— 提供テキスト —
####################

探究日記

20代前半の若者が日々感じ取ったことを綴ります。

最近思ったこと。

 なんか、もう少し日常が楽しくなるような記事を書きたいなぁと思いました。

 振り返ると、汚らしい記事ばかり書いていた気がします。タイトルはかっこいいけど、中身がない、そんな記事ばかり。なので、汚らしいと思った記事は、全部非公開にしました。

 あと、もっと日常に寄り添って、日常が楽しくなるような記事を書いてみたいと思うようになりました。なので、文体も軽い感じで、スラスラ読めるような文章で書いていきたいと思います。

 その中でも、伝えたいことを伝える努力は怠らずに…。なんとか自分にぴったりな表現方法を模索していけたらと思います。

我らの時代

 バイト先の会社が倒産した。前触れもなく突然に。

 来年からの海外滞在期間、プログラミングでこれから稼いでいこう思っていたので、相当なショックである。プログラミングのスキルアップさせながら、海外でのんびり過ごすという夢が打ち砕かれた。

 まだ海外への出発までには時間がある。それまでに、他の会社を探すか、それとも海外ではプログラミングで稼ぐことはしないと割り切るかの二択で決めなければならない。(正確には海外でIT会社を見つけるという3つ目の選択肢もあるのだが、これはあまり現実でかではない。)

 この年末(既に年は明けているが…)はきっとほとんどの人が来年への期待で胸が膨らんでいるのだろうが、僕はその逆、期待が裏切られた。どうにか前向きに捉えようとしてみても、今後の自分の人生設計がくるったような気がして、うまく解釈できない。

 なんか、最近ついてないな。良いことが少ない気がする。これには僕の思考や行動に責任があるのか?僕が自分で撒いた種なのか?

 新年のスタート。実家で久しぶりにテレビを見たが、テレビに出てくる人たちは"苦しみ"を感じたことがあるのか?と聞いてみたくなるほどに、キラキラと輝き、踊って歌ってしている。幼い頃は僕も彼らのようにキラキラ輝く大人になって、彼女を作って、将来に希望を感じ、素敵な毎日を過ごすんだろうと思っていた。しかし、現実は甘くなかった。

####################

— 掲載データ —
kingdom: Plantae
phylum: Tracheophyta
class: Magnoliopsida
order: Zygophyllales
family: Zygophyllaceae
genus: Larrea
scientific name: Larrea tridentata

####################

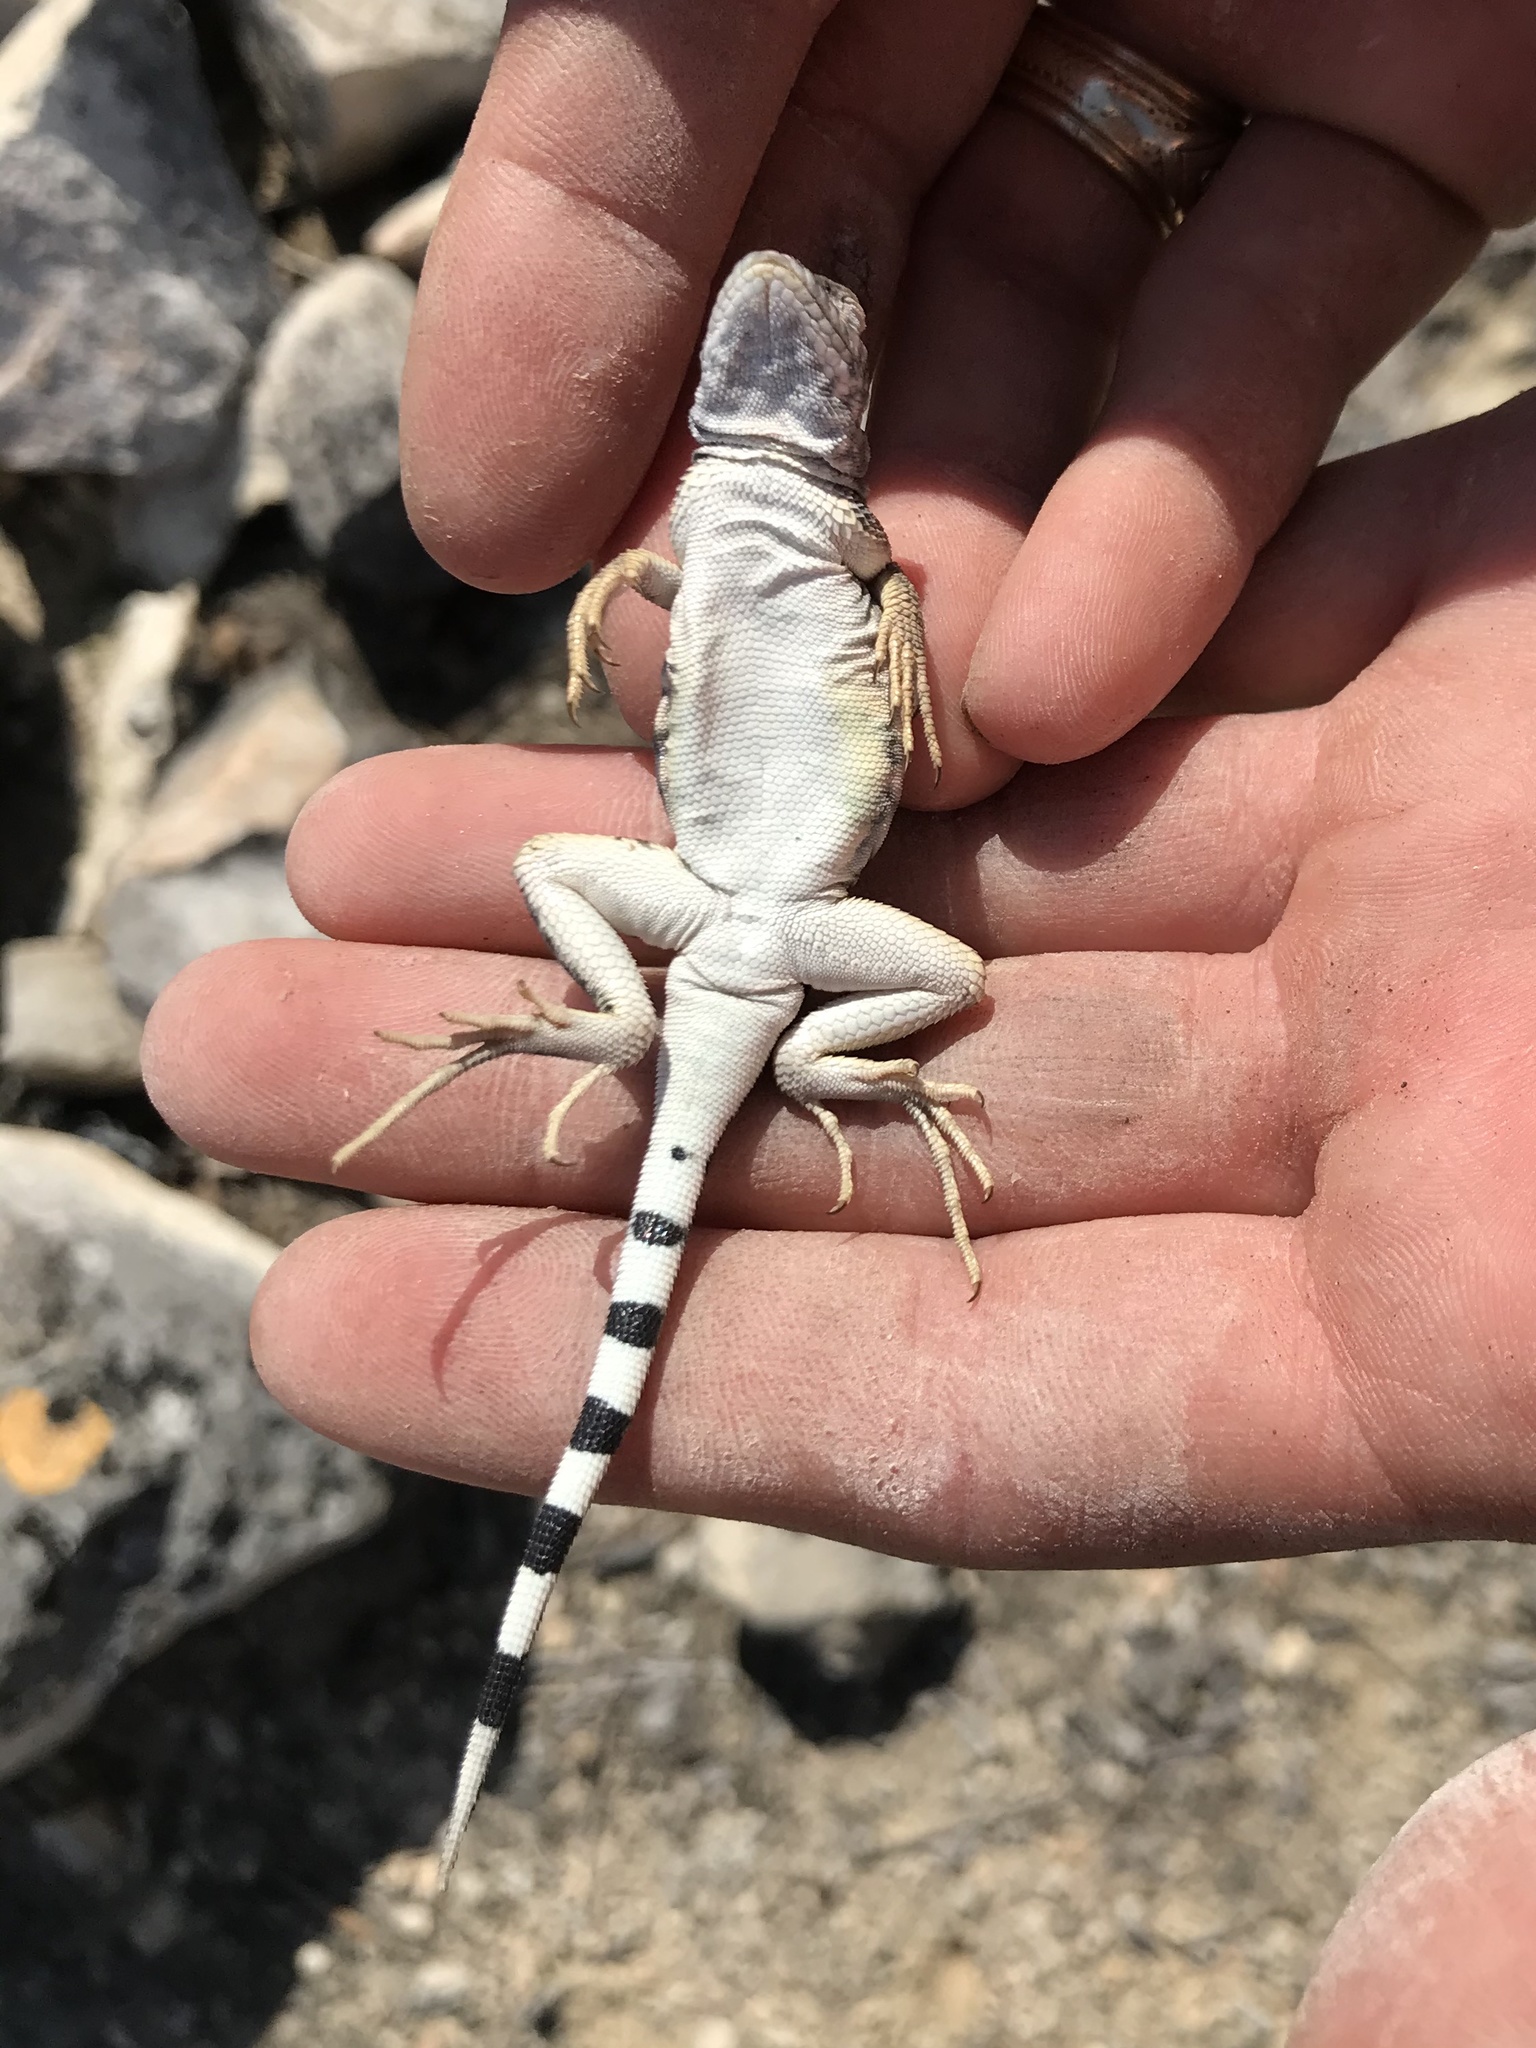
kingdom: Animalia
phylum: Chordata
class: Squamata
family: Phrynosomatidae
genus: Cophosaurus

####################

— 指示 —
提供テキストの「我らの時代」で、バイト先の会社はどうなったか。 提供テキストだけを手がかりにすること。

— 正しい出力 —
前触れもなく突然倒産した。